Task list:
- 1) In two sentences, what does the Oliver Nelson profile say about him?
- 2) Transcribe the Oliver Nelson profile from "Background information" up to and including "and bandleader (1932–1975)".
- 3) Which record labels does the Oliver Nelson profile list for him?

Document section:
## Begin

Background information
- Born: Oliver Edward Nelson June 4, 1932 St. Louis, Missouri, U.S.
- Died: October 28, 1975 (aged 43) Los Angeles, California, U.S.
- Genres: Bebop, hard bop, post-bop, jazz fusion
- Occupations: Musician, composer, arranger
- Instruments: Soprano saxophone, alto saxophone, tenor saxophone, and clarinet
- Labels: Verve; Impulse!; Prestige; Argo; Flying Dutchman;

= Oliver Nelson =

American composer and bandleader (1932–1975)

Oliver Edward Nelson (June 4, 1932 – October 28, 1975) was an American jazz saxophonist, clarinetist, arranger, composer, and bandleader. His 1961 Impulse! album The Blues and the Abstract Truth (1961) is regarded as one of the most significant recordings of its era. The centerpiece of the album is the definitive version of Nelson's composition, "Stolen Moments". Other important recordings from the 1960s are the albums More Blues and the Abstract Truth (1964) and Sound Pieces (1966), both also on Impulse!.

==Biography==
===Early life and career===
Oliver Nelson was born into a musical family in St. Louis. His brother was a saxophonist who played with Cootie Williams in the 1940s, and his sister sang and played piano. Nelson began learning to play the piano when he was six and started on the saxophone at the age of 11. Beginning in 1947, he played in "territory" bands in and around Saint Louis, before joining the Louis Jordan band, where he stayed from 1950 to 1951, playing alto saxophone and arranging charts for Jordan's band.

In 1952, Nelson served in the United States Marines Corps playing woodwinds in the 3rd Marine Division band in Japan and Korea. It was in Japan that Nelson attended a concert by the Tokyo Philharmonic Orchestra and heard Maurice Ravel's Ma mère l'Oye and Paul Hindemith's Symphony in E Flat. Nelson later recalled that this was the first time that I had heard really modern music for back in St. Louis I hadn't even known that Negroes were allowed to go to concerts. I realized everything didn't have to sound like Beethoven or Brahms ... . It was then that I decided to become a composer.

## End

(Items listed in a dataset)

## Begin

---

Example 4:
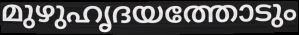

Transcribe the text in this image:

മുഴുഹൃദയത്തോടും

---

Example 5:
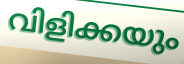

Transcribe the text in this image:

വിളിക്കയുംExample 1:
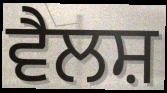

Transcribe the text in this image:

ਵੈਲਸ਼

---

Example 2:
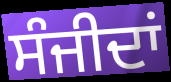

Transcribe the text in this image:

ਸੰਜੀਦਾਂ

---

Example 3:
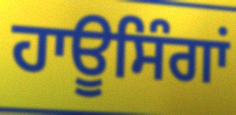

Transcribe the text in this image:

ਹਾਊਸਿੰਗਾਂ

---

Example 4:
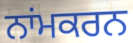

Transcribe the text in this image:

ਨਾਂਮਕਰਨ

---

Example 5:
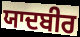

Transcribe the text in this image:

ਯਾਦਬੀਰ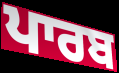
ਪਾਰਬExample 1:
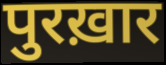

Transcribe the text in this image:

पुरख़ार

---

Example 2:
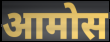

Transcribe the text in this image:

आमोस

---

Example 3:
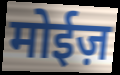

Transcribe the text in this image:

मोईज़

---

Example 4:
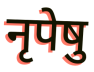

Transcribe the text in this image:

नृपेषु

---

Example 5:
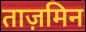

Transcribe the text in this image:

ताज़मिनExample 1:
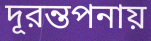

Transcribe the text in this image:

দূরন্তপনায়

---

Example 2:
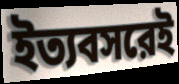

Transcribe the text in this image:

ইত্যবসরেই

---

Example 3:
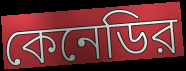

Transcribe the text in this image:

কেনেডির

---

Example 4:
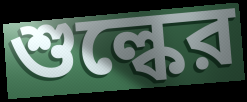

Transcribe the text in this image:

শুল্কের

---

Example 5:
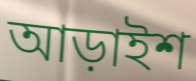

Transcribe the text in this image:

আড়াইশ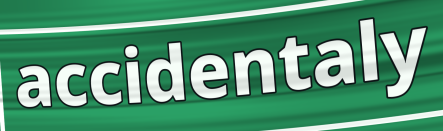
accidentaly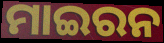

## End

Results for each task:
- 1) Oliver Nelson (1932–1975) was an American jazz saxophonist, clarinetist, arranger, composer, and bandleader whose 1961 Impulse! album The Blues and the Abstract Truth is regarded as one of the most significant recordings of its era. Born into a musical family in St. Louis, he played in territory bands and with Louis Jordan before serving in the Marines in 1952, and a Tokyo Philharmonic Orchestra concert he heard in Japan led him to decide to become a composer.

- 2)
Background information
- Born: Oliver Edward Nelson June 4, 1932 St. Louis, Missouri, U.S.
- Died: October 28, 1975 (aged 43) Los Angeles, California, U.S.
- Genres: Bebop, hard bop, post-bop, jazz fusion
- Occupations: Musician, composer, arranger
- Instruments: Soprano saxophone, alto saxophone, tenor saxophone, and clarinet
- Labels: Verve; Impulse!; Prestige; Argo; Flying Dutchman;

= Oliver Nelson =

American composer and bandleader (1932–1975)

- 3)
Verve
Impulse!
Prestige
Argo
Flying Dutchman